Now I discover that this novel, which actually is set along the New South Wales southerly coast, where I am currently staying, was the basis for The Coca-Cola Kid and its author, Frank Moorhouse, wrote the script. The connection to my current home and the memories it recalls to me of my childhood, strike me as a curiously remote form of synchronicity. It is also appropriate, given that this is a book about memory and the changes in one man’s life.
The story itself concerns itself with George McDowell, a local businessman who likes to hold himself to strong principles, in business and in life. He even changes his name in middle age, adding the prefix of ‘T’, to make himself seem more regal. After a trip to America with his father he becomes fascinated with Rotary, its focus on morality married with commerce inspiring him to pursue the founding of a chapter on the South Coast.
Fancying himself a man of science, an individualist and a forward-thinker, McDowell believes in living according to a set number of moral precepts. Having focused so much on his career, bound up with his notions of being a man of good standing within the community, he has sacrificed friendship and the love of his family. His relationship with his wife is coolly formal and his daughter has embraced a bohemian lifestyle, indulging in drugs and sex. McDowell cannot comprehend how his daughter Terri has become so estranged from him, blaming the influence of ‘city life’, which he holds accountable for other problems such as overpopulation and trade unionism.
Then a young man from the Coke Company named Becker arrives in town to investigate McDowell’s operation. He also encounters Terri and is quickly enwrapped in their strained familial relationship. Becker represents a form of future that does not fit within McDowell’s orderly vision of a world ruled by rational men of business like himself. His daughter’s rebellion is similarly a reaction to his pedantic moral philosophy.
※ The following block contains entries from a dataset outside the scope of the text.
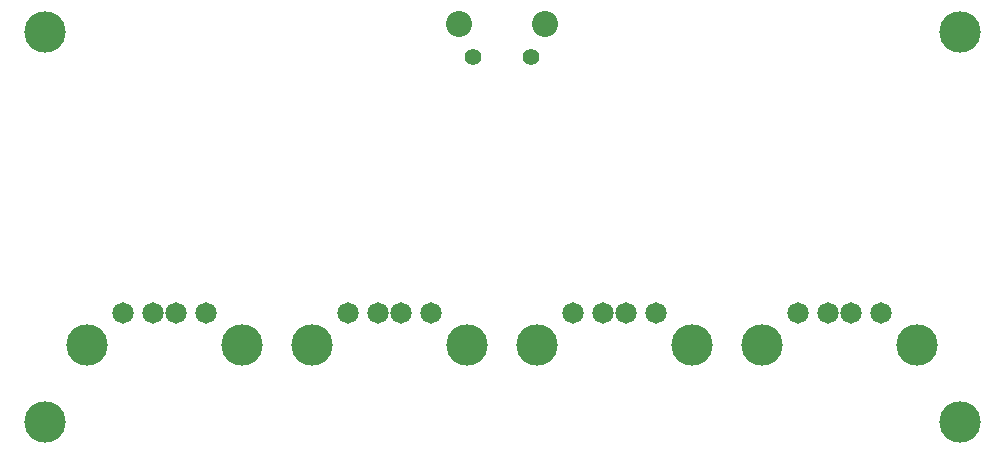
<source format=gbs>
G75*
%MOIN*%
%OFA0B0*%
%FSLAX24Y24*%
%IPPOS*%
%LPD*%
%AMOC8*
5,1,8,0,0,1.08239X$1,22.5*
%
%ADD10C,0.0714*%
%ADD11C,0.1380*%
%ADD12C,0.0556*%
%ADD13C,0.0867*%
D10*
X003847Y010714D03*
X004831Y010714D03*
X005619Y010714D03*
X006603Y010714D03*
X011347Y010714D03*
X012331Y010714D03*
X013119Y010714D03*
X014103Y010714D03*
X018847Y010714D03*
X019831Y010714D03*
X020619Y010714D03*
X021603Y010714D03*
X026347Y010714D03*
X027331Y010714D03*
X028119Y010714D03*
X029103Y010714D03*
D11*
X001225Y007100D03*
X002638Y009647D03*
X007812Y009647D03*
X010138Y009647D03*
X015312Y009647D03*
X017638Y009647D03*
X022812Y009647D03*
X025138Y009647D03*
X030312Y009647D03*
X031725Y007100D03*
X031725Y020100D03*
X001225Y020100D03*
D12*
X015520Y019248D03*
X017430Y019248D03*
D13*
X017896Y020350D03*
X015054Y020350D03*
M02*

</source>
Having spent his life attempting to realize the future, McDowell finds himself an old man, left behind by modernity.
Moorhouse tells his story in a non-linear fashion, dipping in and out of McDowell’s life. We are privy to his thoughts and experiences throughout, with his inability to realize how little others think of him turning this into a curiously private tragedy. I also got a quiet thrill out of the mentions of Bulli and Wollongong. We visit several periods in McDowell’s career, from the inspirational 1920’s right up until after his death in the 1970’s, with Terri now accompanying a film crew looking to interview Australian men who lived during these periods.
This serves as a commentary by Moorhouse on the make-up of twentieth century Australians, with a particular focus on the influence of American culture and capitalism. It turns out this is one of a number of books by the writer, referred to as ‘discontinuous narratives’, with the various characters reappearing in each of the stories, collectively sharing an overarching thematic narrative.
It is a curious experiment and after I have concluded my little reading experiment, I can see myself tracking down the rest of this series.